### Problem requirements
Beginning with the line that holds "neck: (453, 355)", set down each line of the data below through the very last, exactly as given, and nothing beyond that.

### Bounding boxes with keypoints
━━━━━━━━━━━━━━━━

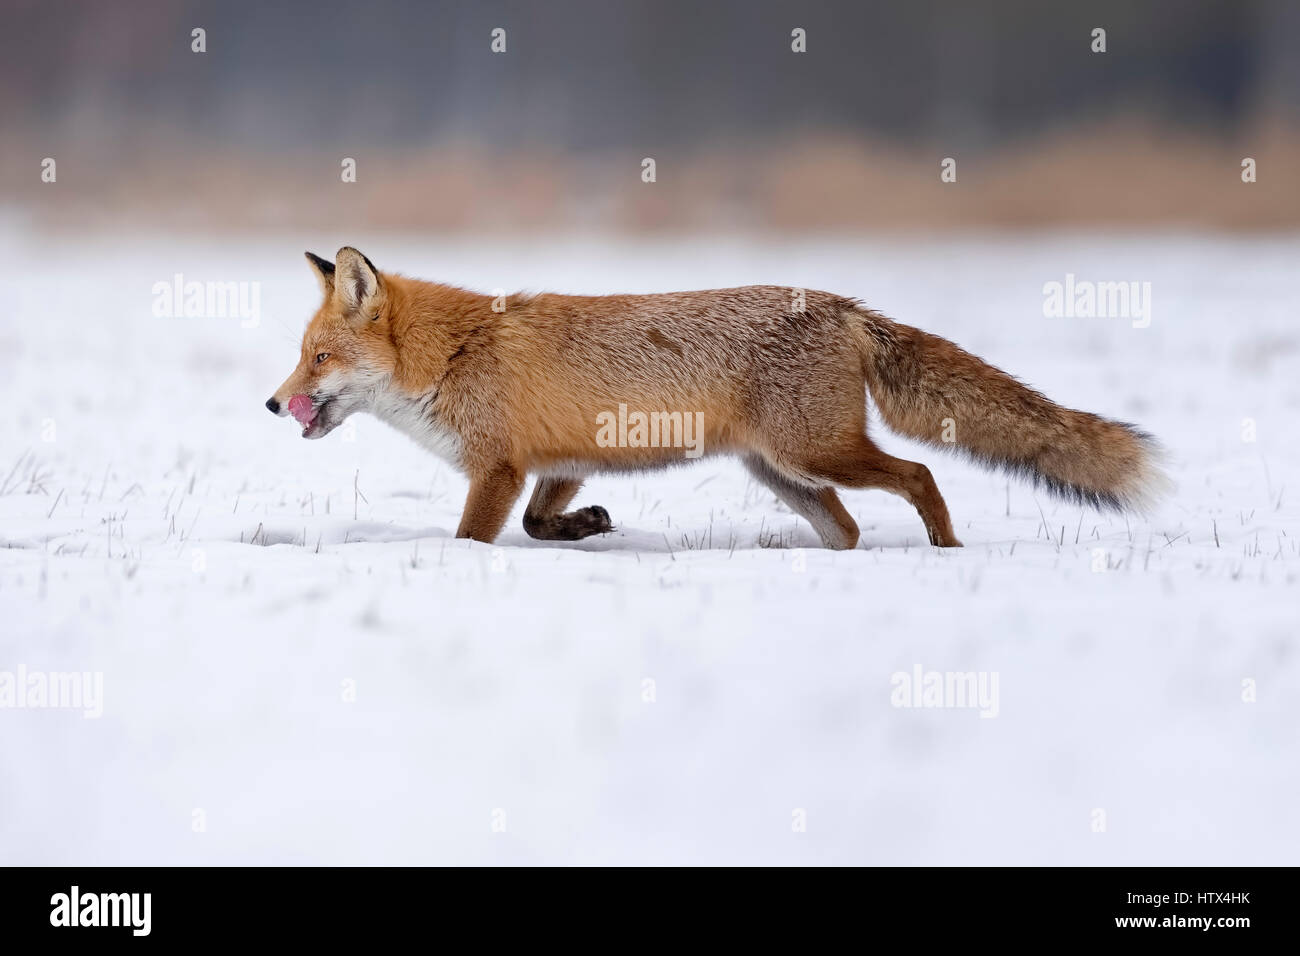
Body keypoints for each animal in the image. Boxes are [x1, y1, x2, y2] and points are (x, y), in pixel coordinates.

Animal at [267, 247, 1168, 549]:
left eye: (317, 358)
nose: (273, 406)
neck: (453, 355)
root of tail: (844, 306)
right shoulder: (561, 460)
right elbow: (541, 521)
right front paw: (587, 527)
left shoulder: (499, 468)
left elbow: (477, 537)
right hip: (784, 473)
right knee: (845, 528)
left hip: (814, 452)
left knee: (919, 475)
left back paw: (944, 549)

━━━━━━━━━━━━━━━━

### Reply to the task
neck: (453, 355)
root of tail: (844, 306)
right shoulder: (561, 460)
right elbow: (541, 521)
right front paw: (587, 527)
left shoulder: (499, 468)
left elbow: (477, 537)
right hip: (784, 473)
right knee: (845, 528)
left hip: (814, 452)
left knee: (919, 475)
left back paw: (944, 549)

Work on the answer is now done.